The soldier’s fingers stall midway on the keyboard, his focus shifting to something on the display that holds his gaze. “Wait here,” he instructs, before stepping away through a door at the back of the center. I’m left alone, the silence pressing in. There’s nobody else in the visitors center. Without letting myself stop to think about it, I sneak around the desk to look at the display. My eyes land on Solo’s file, and my heart skips a beat when I read the words: “Killed in Action.”

It feels as though the air has been sucked out of the room. I struggle to catch my breath. Desperately, I keep scanning his file, and I see the note beneath it, which states that his death ought to be attributed to Samuel Wilson. I see that Samuel Wilson’s file is pulled up next to Solomon’s, and so I read it, about how Samuel Wilson was a defector who is going to be officially marked down as defecting back to the blue zone in order to explain the failure of the mission into the blue zone. And then I remember what Mary said to me, and my hand flies to my mouth as I understand for the first time what she meant when she said my brother was missing: she meant missing in the blue zone.

“Hey! Hey!”

The soldier is back. He’s pulling on my shoulder, yelling at me for looking at the display. I know the right thing to do right now is to cry, and since that’s what I feel like doing anyway, it’s easy. “The militia killed my brother,” I scream at him. “You killed my brother and all you did was send me a letter!”

Now he looks awkward. “I’m sorry,” he says. “I… I’m sorry. But you have to go now. You can’t stay here.”

Still sobbing, I leave the visitors center. I get back on the bus, my face all wet, and I cry all the way back. At one point I realize that the bus is going through the North Shore and since that’s where the church is, I stop and get off. I go to the information desk with my suitcase and backpack and ask where the nunnery is, and she tells me that it’s across the street, and then gets up and helps me with my suitcase to cross to the building. I guess I’m not the first girl to show up at the church crying looking for the nunnery, and after the lady at the nunnery takes my name down and shows me to the dormitory, I see there are lots of other girls here too.

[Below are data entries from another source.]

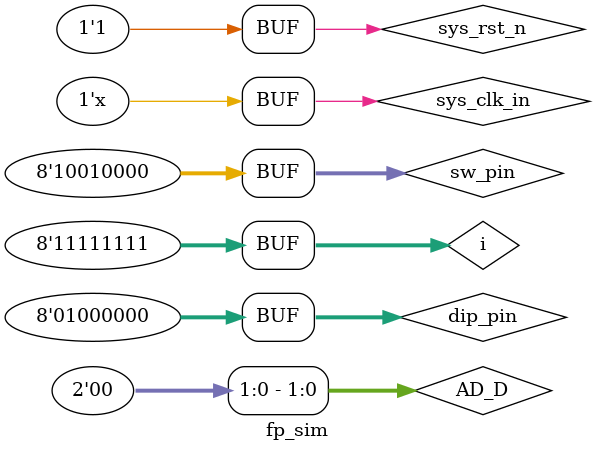
<source format=v>
`timescale 1ns / 1ps
module fp_sim;

reg sys_rst_n;
reg sys_clk_in;
reg [7:0] sw_pin;
reg [7:0] dip_pin;
wire [7:0] seg_cs_pin;
wire [7:0] seg_data_0_pin;
wire [7:0] seg_data_1_pin;
reg [9:0] AD_D;
reg [7:0] sin_data [255:0];
reg [7:0] i;

main_progress u_main (
    .sys_rst_n(sys_rst_n),
    .sys_clk_in(sys_clk_in),
    .sw_pin(sw_pin),
    .dip_pin(dip_pin),//ÓÒ±ß²¦Âë¿ª¹ØÊäÈë
    .AD_D(AD_D),//Íâ½ÓAD

    .seg_cs_pin(seg_cs_pin),
    .seg_data_0_pin(seg_data_0_pin),
    .seg_data_1_pin(seg_data_1_pin),
    .dac_ile(),
    .dac_cs_n(),
    .dac_wr1_n(),
    .dac_wr2_n(),
    .dac_xfer_n(),
    .dac_data(),//°åÔØDAC_0832
    .CLK_AD(),//Íâ½ÓAD
    .CLK_DA(),//Íâ½ÓDA
    .DA_D()//Íâ½ÓDA
);

initial begin
    sys_clk_in = 1'b0;
    sys_rst_n = 1'b1;
    sw_pin = 8'b10010000;
    dip_pin = 8'b0100_0000;
    #5 sys_rst_n = 1'b0;
    #5 sys_rst_n = 1'b1;
    AD_D[1:0] = 2'b00;

sin_data[0] = 128;
sin_data[1] = 131;
sin_data[2] = 134;
sin_data[3] = 137;
sin_data[4] = 140;
sin_data[5] = 143;
sin_data[6] = 146;
sin_data[7] = 149;
sin_data[8] = 152;
sin_data[9] = 155;
sin_data[10] = 158;
sin_data[11] = 161;
sin_data[12] = 164;
sin_data[13] = 167;
sin_data[14] = 170;
sin_data[15] = 173;
sin_data[16] = 176;
sin_data[17] = 179;
sin_data[18] = 182;
sin_data[19] = 185;
sin_data[20] = 187;
sin_data[21] = 190;
sin_data[22] = 193;
sin_data[23] = 195;
sin_data[24] = 198;
sin_data[25] = 201;
sin_data[26] = 203;
sin_data[27] = 206;
sin_data[28] = 208;
sin_data[29] = 210;
sin_data[30] = 213;
sin_data[31] = 215;
sin_data[32] = 217;
sin_data[33] = 219;
sin_data[34] = 222;
sin_data[35] = 224;
sin_data[36] = 226;
sin_data[37] = 228;
sin_data[38] = 230;
sin_data[39] = 231;
sin_data[40] = 233;
sin_data[41] = 235;
sin_data[42] = 236;
sin_data[43] = 238;
sin_data[44] = 240;
sin_data[45] = 241;
sin_data[46] = 242;
sin_data[47] = 244;
sin_data[48] = 245;
sin_data[49] = 246;
sin_data[50] = 247;
sin_data[51] = 248;
sin_data[52] = 249;
sin_data[53] = 250;
sin_data[54] = 251;
sin_data[55] = 251;
sin_data[56] = 252;
sin_data[57] = 253;
sin_data[58] = 253;
sin_data[59] = 254;
sin_data[60] = 254;
sin_data[61] = 254;
sin_data[62] = 254;
sin_data[63] = 254;
sin_data[64] = 255;
sin_data[65] = 254;
sin_data[66] = 254;
sin_data[67] = 254;
sin_data[68] = 254;
sin_data[69] = 254;
sin_data[70] = 253;
sin_data[71] = 253;
sin_data[72] = 252;
sin_data[73] = 251;
sin_data[74] = 251;
sin_data[75] = 250;
sin_data[76] = 249;
sin_data[77] = 248;
sin_data[78] = 247;
sin_data[79] = 246;
sin_data[80] = 245;
sin_data[81] = 244;
sin_data[82] = 242;
sin_data[83] = 241;
sin_data[84] = 240;
sin_data[85] = 238;
sin_data[86] = 236;
sin_data[87] = 235;
sin_data[88] = 233;
sin_data[89] = 231;
sin_data[90] = 230;
sin_data[91] = 228;
sin_data[92] = 226;
sin_data[93] = 224;
sin_data[94] = 222;
sin_data[95] = 219;
sin_data[96] = 217;
sin_data[97] = 215;
sin_data[98] = 213;
sin_data[99] = 210;
sin_data[100] = 208;
sin_data[101] = 206;
sin_data[102] = 203;
sin_data[103] = 201;
sin_data[104] = 198;
sin_data[105] = 195;
sin_data[106] = 193;
sin_data[107] = 190;
sin_data[108] = 187;
sin_data[109] = 185;
sin_data[110] = 182;
sin_data[111] = 179;
sin_data[112] = 176;
sin_data[113] = 173;
sin_data[114] = 170;
sin_data[115] = 167;
sin_data[116] = 164;
sin_data[117] = 161;
sin_data[118] = 158;
sin_data[119] = 155;
sin_data[120] = 152;
sin_data[121] = 149;
sin_data[122] = 146;
sin_data[123] = 143;
sin_data[124] = 140;
sin_data[125] = 137;
sin_data[126] = 134;
sin_data[127] = 131;
sin_data[128] = 128;
sin_data[129] = 125;
sin_data[130] = 122;
sin_data[131] = 119;
sin_data[132] = 116;
sin_data[133] = 113;
sin_data[134] = 110;
sin_data[135] = 107;
sin_data[136] = 104;
sin_data[137] = 101;
sin_data[138] = 98;
sin_data[139] = 95;
sin_data[140] = 92;
sin_data[141] = 89;
sin_data[142] = 86;
sin_data[143] = 83;
sin_data[144] = 80;
sin_data[145] = 77;
sin_data[146] = 74;
sin_data[147] = 71;
sin_data[148] = 69;
sin_data[149] = 66;
sin_data[150] = 63;
sin_data[151] = 61;
sin_data[152] = 58;
sin_data[153] = 55;
sin_data[154] = 53;
sin_data[155] = 50;
sin_data[156] = 48;
sin_data[157] = 46;
sin_data[158] = 43;
sin_data[159] = 41;
sin_data[160] = 39;
sin_data[161] = 37;
sin_data[162] = 34;
sin_data[163] = 32;
sin_data[164] = 30;
sin_data[165] = 28;
sin_data[166] = 26;
sin_data[167] = 25;
sin_data[168] = 23;
sin_data[169] = 21;
sin_data[170] = 20;
sin_data[171] = 18;
sin_data[172] = 16;
sin_data[173] = 15;
sin_data[174] = 14;
sin_data[175] = 12;
sin_data[176] = 11;
sin_data[177] = 10;
sin_data[178] = 9;
sin_data[179] = 8;
sin_data[180] = 7;
sin_data[181] = 6;
sin_data[182] = 5;
sin_data[183] = 5;
sin_data[184] = 4;
sin_data[185] = 3;
sin_data[186] = 3;
sin_data[187] = 2;
sin_data[188] = 2;
sin_data[189] = 2;
sin_data[190] = 2;
sin_data[191] = 2;
sin_data[192] = 1;
sin_data[193] = 2;
sin_data[194] = 2;
sin_data[195] = 2;
sin_data[196] = 2;
sin_data[197] = 2;
sin_data[198] = 3;
sin_data[199] = 3;
sin_data[200] = 4;
sin_data[201] = 5;
sin_data[202] = 5;
sin_data[203] = 6;
sin_data[204] = 7;
sin_data[205] = 8;
sin_data[206] = 9;
sin_data[207] = 10;
sin_data[208] = 11;
sin_data[209] = 12;
sin_data[210] = 14;
sin_data[211] = 15;
sin_data[212] = 16;
sin_data[213] = 18;
sin_data[214] = 20;
sin_data[215] = 21;
sin_data[216] = 23;
sin_data[217] = 25;
sin_data[218] = 26;
sin_data[219] = 28;
sin_data[220] = 30;
sin_data[221] = 32;
sin_data[222] = 34;
sin_data[223] = 37;
sin_data[224] = 39;
sin_data[225] = 41;
sin_data[226] = 43;
sin_data[227] = 46;
sin_data[228] = 48;
sin_data[229] = 50;
sin_data[230] = 53;
sin_data[231] = 55;
sin_data[232] = 58;
sin_data[233] = 61;
sin_data[234] = 63;
sin_data[235] = 66;
sin_data[236] = 69;
sin_data[237] = 71;
sin_data[238] = 74;
sin_data[239] = 77;
sin_data[240] = 80;
sin_data[241] = 83;
sin_data[242] = 86;
sin_data[243] = 89;
sin_data[244] = 92;
sin_data[245] = 95;
sin_data[246] = 98;
sin_data[247] = 101;
sin_data[248] = 104;
sin_data[249] = 107;
sin_data[250] = 110;
sin_data[251] = 113;
sin_data[252] = 116;
sin_data[253] = 119;
sin_data[254] = 122;
sin_data[255] = 125;


end

always #5 sys_clk_in = ~sys_clk_in;

always begin
    for(i=0;i<255;i=i+1)begin
        #5;
        AD_D[9:2] = sin_data[i];
    end
end

endmodule

</source>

That evening, as I lie down in my bunk bed I listen to the sounds of the other girls in the dormitory. Most of them are talking quietly, some of them are laughing and joking with each other. I’ve been crying all day, and now I’m tired, like I’m all cried out. The other girls have been nice to me about it, one of them told me it took her a week to stop crying after she came here when her stepfather kicked her out because she wouldn’t have sex with him. As for the nunnery itself, it was nice to eat food that I didn’t make, and to clean up afterwards with help instead of alone. I’m grateful that I don’t have to beg Alice to take me in when I know that would burden her family. I’m glad that the church started this place for girls like me.

I’m still really upset that I lost the house, and even more upset that I lost Solo. I can’t think about him too hard or I’ll start to lose it again.

I do notice one thing about me, though. Even though I’m so upset, and even though this summer has been the literal worst, I think one thing that happened is that I really believe now. Maybe it’s just because I said it over and over again to Mr. and Mrs. Bole, but I really believe that God is going to come back and avenge me. I really believe that I’m not only going to get my house back, but that I’ll be restored a hundred times over. I really believe I will see my parents again in heaven, and Solo too. I’m angry, and I’m upset, but I’m not hopeless. I know that I’m not alone.